You don't have to be what they think


Yesterday I was on the phone with Marianne.  (I know, enough about her already.) We were talking about this whole authentic thing and we confirmed the following: it's hard.  It's so very easy to feel less than.  To compare yourself and those you love.  To wonder where you fit in and why and how.

(And we're old enough that it should be easy by now, right?)

I told her that I'm writing these posts because I want to get better at this.  I think/hope it will help.  I am certainly thinking about it a lot.  I've been thinking about not just Marianne but all of my siblings.  I wonder if the rest of them are all just smarter than me?  They never seemed, at least from where I sat, to struggle with feeling like they had to compare.

(Maybe they remember it differently?)

Olivia was just born independent and entertaining.  Enoch was born confident and charming.  Ammon, the youngest, was and is perfect.  (Thank goodness he wasn't born first.  I would have been doomed.)

But I want to talk about Tabor.

Because, besides being the funniest person I know and kind on a cellular level, he is authentic.  In a family of academically achieving siblings, Tabor, the fifth, has a learning disability.  He struggled to learn to read and spell and do division.  He struggled not to get A's in his classes, but to pass his classes.

We are pretty close and I never ever remember him complaining to me about feeling inferior.  I never remember him worrying about it, or whining about not measuring up.  Also, Tabor is six and a half feet tall.  His older siblings were basketball players (except, you know, me).  Marianne and Enoch were regular picture-in-the-newspaper stars at basketball.

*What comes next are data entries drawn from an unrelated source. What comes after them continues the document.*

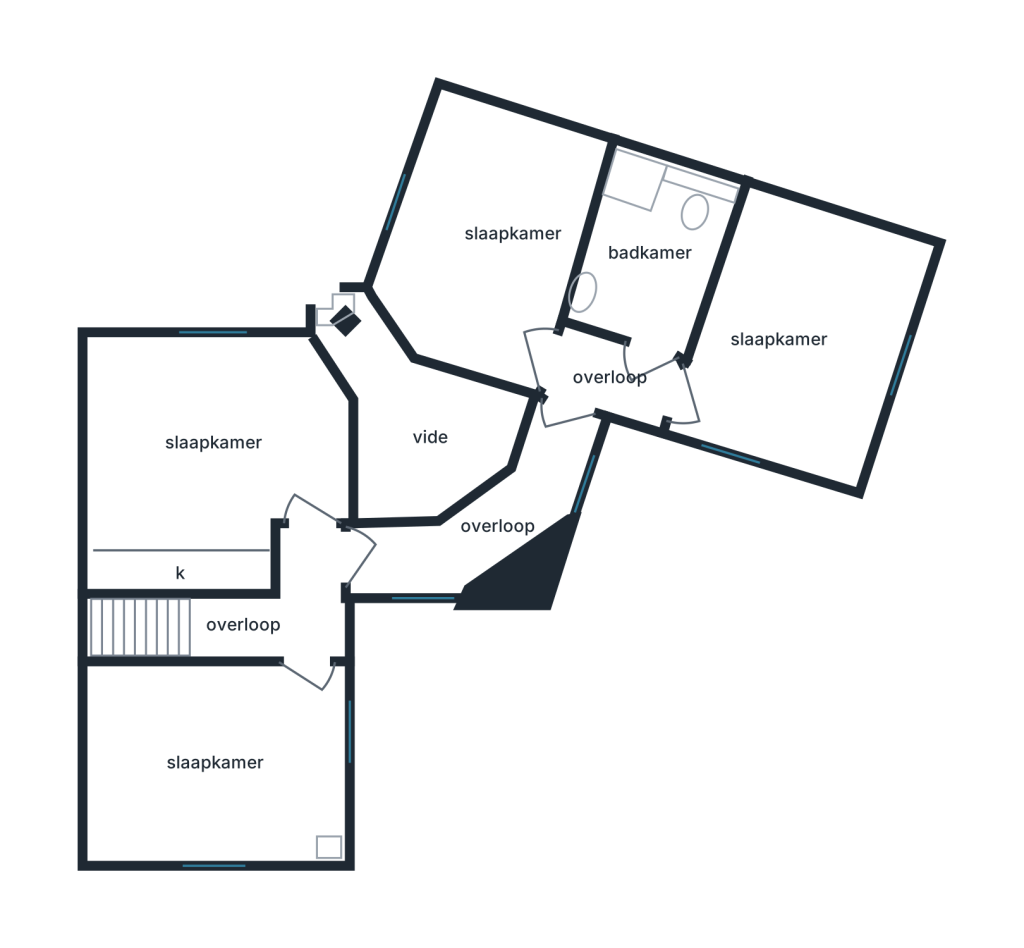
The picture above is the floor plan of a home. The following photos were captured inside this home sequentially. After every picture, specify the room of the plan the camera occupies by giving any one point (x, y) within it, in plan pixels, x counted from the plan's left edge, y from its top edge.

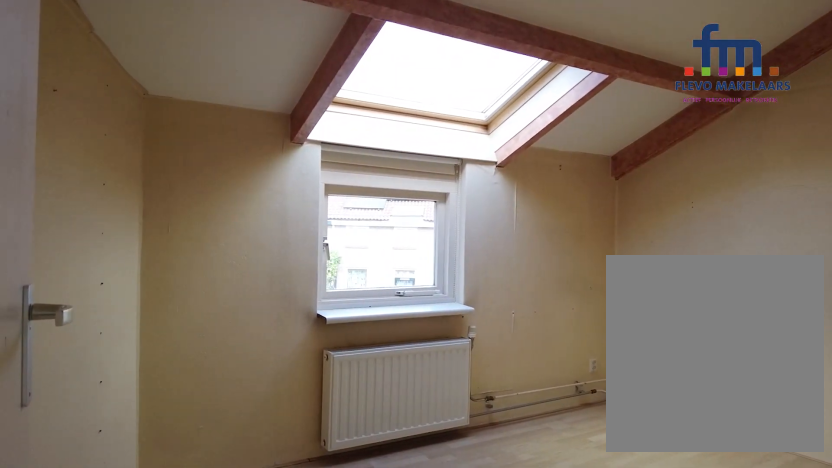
(499, 238)
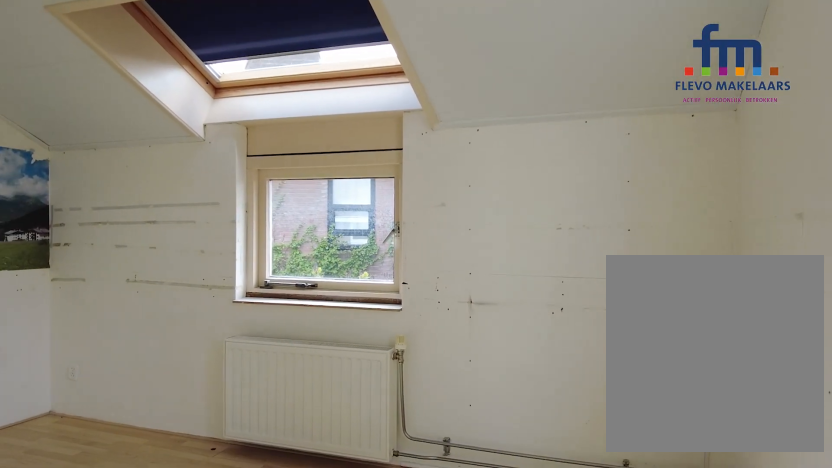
(798, 339)
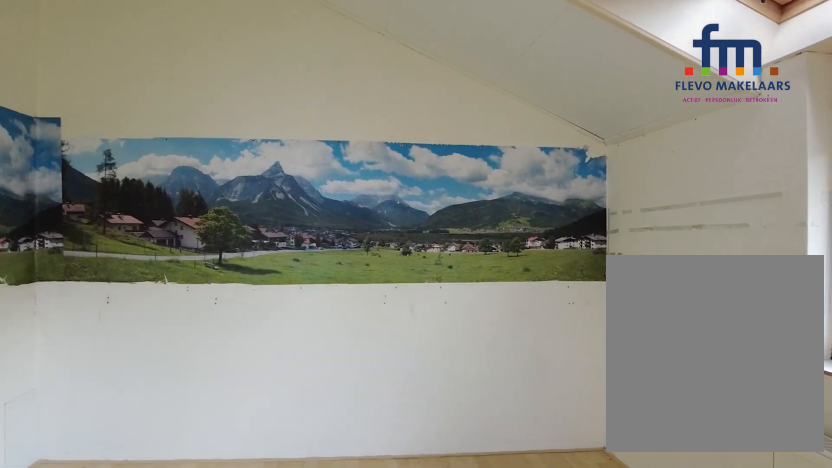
(798, 339)
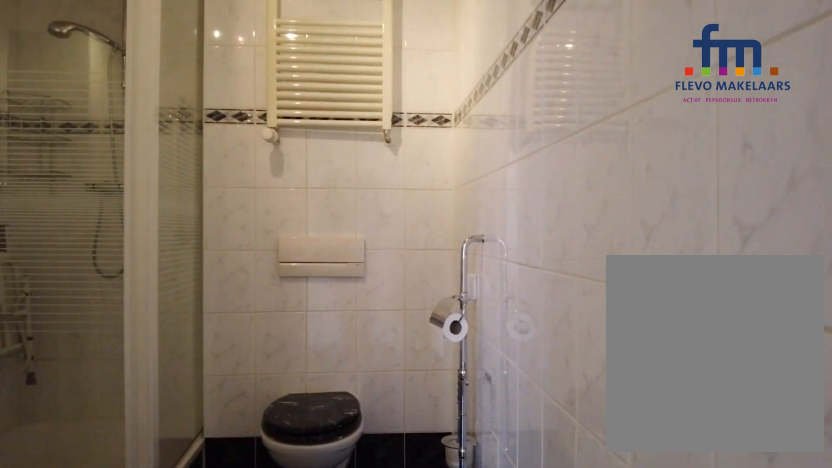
(654, 251)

But Tabor, tall and with more of a disposition to fight for rebounds than any of the rest of us, wasn't interested.  He didn't play basketball because he didn't want to.  He would never be swayed by arguments of all that height being wasted.  He didn't have anyone's expectations to live up to except his own.

Tabor has always been his own person and with his mustache and cowboy hat, he is to this day, his own person.  He is a college graduate, successful, a fabulous husband and father (and brother).  To my way of thinking, when it comes to being authentic, he is a hero.

This is us at an NFL game in Seattle.  Tabor...um...stood out a little.  I love that kid.

Lesson for me:  I don't have to live by anyone else's idea of who I should be, only my own.




1 comment:

Tabor said...

I feel flattered that you wrote such nice things about me. You are great. My hurt eye looks pretty creepy in that picture. I guess halloween is coming up.